• [Work item]:
Collect each row below that contains the string "howto" and copy those rows in full. The match is case-sensitive.

==*==

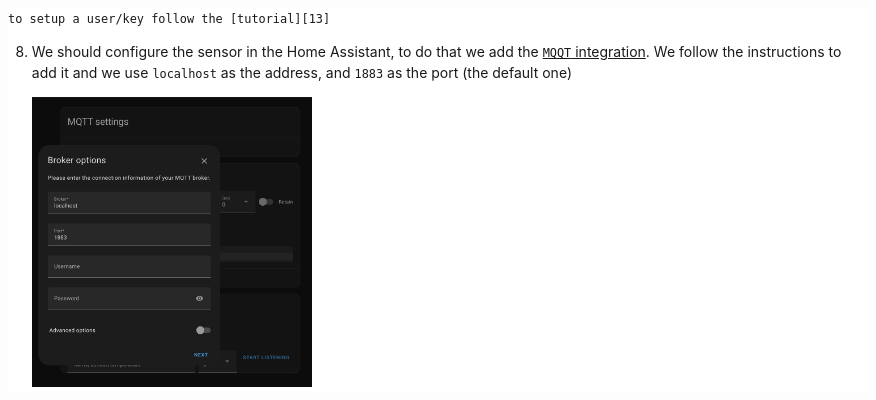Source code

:     to setup a user/key follow the [tutorial][13]

8. We should configure the sensor in the Home Assistant, to do that we add the [`MQQT` integration][14]. We follow the instructions to add it and we use `localhost` as the address, and `1883` as the port (the default one)

    <img src="img/rpi_mqtt_settings.png" style='height:290px;'>


[//]: <> (References)
[1]: <https://tyzbit.blog/connecting-a-dht-22-sensor-to-home-assistant>
[2]: <https://www.home-assistant.io/installation/raspberrypi#install-home-assistant-container>
[3]: <https://www.freva.com/dht11-temperature-and-humidity-sensor-on-raspberry-pi/>
[4]: <https://docs.sunfounder.com/projects/davinci-kit/en/latest/2.2.3_dht-11.html>
[5]: <https://community.home-assistant.io/t/dht-sensor-custom-components/390428>
[6]: <https://hacs.xyz/>
[7]: <https://hacs.xyz/docs/faq/custom_repositories/>
[8]: <https://github.com/richardzone/homeassistant-dht>
[9]: <https://developers.home-assistant.io/docs/architecture_index>
[10]: <https://www.reddit.com/r/homeassistant/comments/w4iwka/integrate_dht22_temperature_and_humidity_sensor/>
[11]: <https://community.home-assistant.io/t/im-unhappy-with-the-removal-of-gpio/388578>
[12]: <https://github.com/flyte/mqtt-io>
[13]: <https://myhomethings.eu/en/mosquitto-mqtt-broker-installation-on-raspberry-pi/>
[14]: <https://www.home-assistant.io/integrations/mqtt/>
[15]: <https://www.home-assistant.io/integrations/remote_rpi_gpio/>
[16]: <https://www.dexterindustries.com/howto/run-a-program-on-your-raspberry-pi-at-startup/>
[17]: <https://www.dexterindustries.com/howto/auto-run-python-programs-on-the-raspberry-pi/>
[18]: <https://community.home-assistant.io/t/supervised-on-docker/425635>
[19]: <https://www.home-assistant.io/integrations/filter>
[20]: <https://www.home-assistant.io/integrations/filter#outlier>
[21]: <https://www.home-assistant.io/integrations/filter/#time-simple-moving-average>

==*==

• [Result below]:
[16]: <https://www.dexterindustries.com/howto/run-a-program-on-your-raspberry-pi-at-startup/>
[17]: <https://www.dexterindustries.com/howto/auto-run-python-programs-on-the-raspberry-pi/>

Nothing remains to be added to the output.